Their techniques vary according to how they communicate. However, what they have in common is their ability to persuade. The skills that make them successful are the same skills that help salespeople succeed. But con artists have an advantage in their decisions: they don’t have to fulfill their promises. In the absence of this responsibility, they do not hesitate to make any promises that will persuade you to divide your money. Here are some techniques to figure out the forex scam in the market, please see below: 

Expectation of Large Profits 

The money flying through the air, the profits that con artists speak of, are big enough to make you interested and eager to invest. But not too big to make you believe it Or he might mention the profit numbers he thinks you will consider credible, and then in further temptations suggest that the actual profit is even greater. Of course, the latter numbers are something that he hopes you will focus on. In general, if an investment proposal sounds too good to be true, it is possible. 
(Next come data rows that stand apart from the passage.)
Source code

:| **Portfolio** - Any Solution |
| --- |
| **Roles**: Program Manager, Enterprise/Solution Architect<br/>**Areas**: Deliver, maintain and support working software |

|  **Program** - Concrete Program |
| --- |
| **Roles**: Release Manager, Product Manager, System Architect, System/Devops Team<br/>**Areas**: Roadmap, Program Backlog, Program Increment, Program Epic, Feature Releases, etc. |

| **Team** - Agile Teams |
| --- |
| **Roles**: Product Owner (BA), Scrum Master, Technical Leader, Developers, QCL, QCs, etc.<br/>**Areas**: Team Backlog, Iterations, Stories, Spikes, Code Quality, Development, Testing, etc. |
Low risk Some people are clear that it suggests that there is no risk – investment is a sure-fire source. Clearly, the last thing a scam wants you to think of is the possibility of wasting money. (If you ask how you can be sure that your money is safe, you can trust that the answer is trustworthy. He also believes that you believe what you want to believe) to make him confident. Con artists may admit that there may be a risk – then reassure you that you will definitely get the least profit. Con men may become impatient or aggressive if they have questions about the risk – perhaps suggesting they have. Better things to do waste time with people who lack courage and farsightedness in making money! With this, he hopes that you will not bring this story back. 

Urgency 

There are generally interesting reasons why it’s necessary for you to invest now. It may be because the investment opportunity can be “offered only to a limited number of people” or because the delay in investment can mean missing a big profit (after all, when the information they have told you becomes generally known, the price will Higher, right? Urgent is important for con artists. He wants your money as quickly as possible, with the least effort on his part, and he doesn’t want you to have time to think about it, talk to someone who may suggest you to wonder or check out his or her proposal. With regulatory agencies. In addition, he may not plan to stay in the city for very long. 

Confidence 

The scam is confident in the money you make, so you are confident enough to release your savings. Their message is that they are doing your favorite things by offering investment opportunities. Con artists may intimidate (Happily or something else) to end the conversation by suggesting that if you don’t really care, there are many others that will When you protest that you are interested, he will keep your savings in his pocket. Even if you can’t see a man the way he speaks But most people are determined, clear, and determined people who will control the conversation. The more you talk, the less likely you are to ask questions.